- Task inputs -
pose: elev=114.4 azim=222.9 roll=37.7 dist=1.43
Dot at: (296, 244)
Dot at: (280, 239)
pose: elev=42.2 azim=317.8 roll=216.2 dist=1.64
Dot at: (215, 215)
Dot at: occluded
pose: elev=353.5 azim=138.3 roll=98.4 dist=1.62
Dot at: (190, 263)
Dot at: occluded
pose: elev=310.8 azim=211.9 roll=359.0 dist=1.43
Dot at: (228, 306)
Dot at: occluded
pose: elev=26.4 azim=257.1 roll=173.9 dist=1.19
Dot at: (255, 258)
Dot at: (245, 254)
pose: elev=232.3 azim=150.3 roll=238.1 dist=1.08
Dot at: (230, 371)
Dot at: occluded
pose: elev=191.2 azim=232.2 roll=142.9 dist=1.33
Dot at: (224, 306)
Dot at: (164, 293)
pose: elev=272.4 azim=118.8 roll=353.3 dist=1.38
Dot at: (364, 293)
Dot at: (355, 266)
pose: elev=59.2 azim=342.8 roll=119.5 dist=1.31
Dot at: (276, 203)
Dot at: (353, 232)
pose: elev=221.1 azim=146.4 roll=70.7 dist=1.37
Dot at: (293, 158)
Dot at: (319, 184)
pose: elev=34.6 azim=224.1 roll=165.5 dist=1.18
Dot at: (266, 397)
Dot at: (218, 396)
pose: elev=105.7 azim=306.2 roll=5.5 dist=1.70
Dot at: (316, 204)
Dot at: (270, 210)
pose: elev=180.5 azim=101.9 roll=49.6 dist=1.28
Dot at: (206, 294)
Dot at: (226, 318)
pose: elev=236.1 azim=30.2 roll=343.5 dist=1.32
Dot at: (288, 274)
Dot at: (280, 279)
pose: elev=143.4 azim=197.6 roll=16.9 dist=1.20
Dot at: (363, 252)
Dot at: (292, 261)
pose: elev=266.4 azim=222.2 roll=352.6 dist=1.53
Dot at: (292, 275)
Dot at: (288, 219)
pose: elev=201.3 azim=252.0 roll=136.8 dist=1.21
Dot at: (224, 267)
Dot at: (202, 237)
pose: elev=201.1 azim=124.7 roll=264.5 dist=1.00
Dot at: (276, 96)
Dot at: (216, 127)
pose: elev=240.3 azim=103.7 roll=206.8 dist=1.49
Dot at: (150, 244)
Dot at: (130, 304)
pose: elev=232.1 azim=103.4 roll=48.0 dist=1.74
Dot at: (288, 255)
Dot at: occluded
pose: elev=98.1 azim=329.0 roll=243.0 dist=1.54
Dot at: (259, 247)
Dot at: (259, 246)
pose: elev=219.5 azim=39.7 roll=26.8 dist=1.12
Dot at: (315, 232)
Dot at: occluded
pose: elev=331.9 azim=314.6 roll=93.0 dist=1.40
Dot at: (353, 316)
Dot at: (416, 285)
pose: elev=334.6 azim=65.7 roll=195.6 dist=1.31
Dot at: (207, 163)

- What the task requires -
Copy all of the material above, substituting "view" for each occurrence of "pose" and changing nothing else.

- Reply to the task -
view: elev=114.4 azim=222.9 roll=37.7 dist=1.43
Dot at: (296, 244)
Dot at: (280, 239)
view: elev=42.2 azim=317.8 roll=216.2 dist=1.64
Dot at: (215, 215)
Dot at: occluded
view: elev=353.5 azim=138.3 roll=98.4 dist=1.62
Dot at: (190, 263)
Dot at: occluded
view: elev=310.8 azim=211.9 roll=359.0 dist=1.43
Dot at: (228, 306)
Dot at: occluded
view: elev=26.4 azim=257.1 roll=173.9 dist=1.19
Dot at: (255, 258)
Dot at: (245, 254)
view: elev=232.3 azim=150.3 roll=238.1 dist=1.08
Dot at: (230, 371)
Dot at: occluded
view: elev=191.2 azim=232.2 roll=142.9 dist=1.33
Dot at: (224, 306)
Dot at: (164, 293)
view: elev=272.4 azim=118.8 roll=353.3 dist=1.38
Dot at: (364, 293)
Dot at: (355, 266)
view: elev=59.2 azim=342.8 roll=119.5 dist=1.31
Dot at: (276, 203)
Dot at: (353, 232)
view: elev=221.1 azim=146.4 roll=70.7 dist=1.37
Dot at: (293, 158)
Dot at: (319, 184)
view: elev=34.6 azim=224.1 roll=165.5 dist=1.18
Dot at: (266, 397)
Dot at: (218, 396)
view: elev=105.7 azim=306.2 roll=5.5 dist=1.70
Dot at: (316, 204)
Dot at: (270, 210)
view: elev=180.5 azim=101.9 roll=49.6 dist=1.28
Dot at: (206, 294)
Dot at: (226, 318)
view: elev=236.1 azim=30.2 roll=343.5 dist=1.32
Dot at: (288, 274)
Dot at: (280, 279)
view: elev=143.4 azim=197.6 roll=16.9 dist=1.20
Dot at: (363, 252)
Dot at: (292, 261)
view: elev=266.4 azim=222.2 roll=352.6 dist=1.53
Dot at: (292, 275)
Dot at: (288, 219)
view: elev=201.3 azim=252.0 roll=136.8 dist=1.21
Dot at: (224, 267)
Dot at: (202, 237)
view: elev=201.1 azim=124.7 roll=264.5 dist=1.00
Dot at: (276, 96)
Dot at: (216, 127)
view: elev=240.3 azim=103.7 roll=206.8 dist=1.49
Dot at: (150, 244)
Dot at: (130, 304)
view: elev=232.1 azim=103.4 roll=48.0 dist=1.74
Dot at: (288, 255)
Dot at: occluded
view: elev=98.1 azim=329.0 roll=243.0 dist=1.54
Dot at: (259, 247)
Dot at: (259, 246)
view: elev=219.5 azim=39.7 roll=26.8 dist=1.12
Dot at: (315, 232)
Dot at: occluded
view: elev=331.9 azim=314.6 roll=93.0 dist=1.40
Dot at: (353, 316)
Dot at: (416, 285)
view: elev=334.6 azim=65.7 roll=195.6 dist=1.31
Dot at: (207, 163)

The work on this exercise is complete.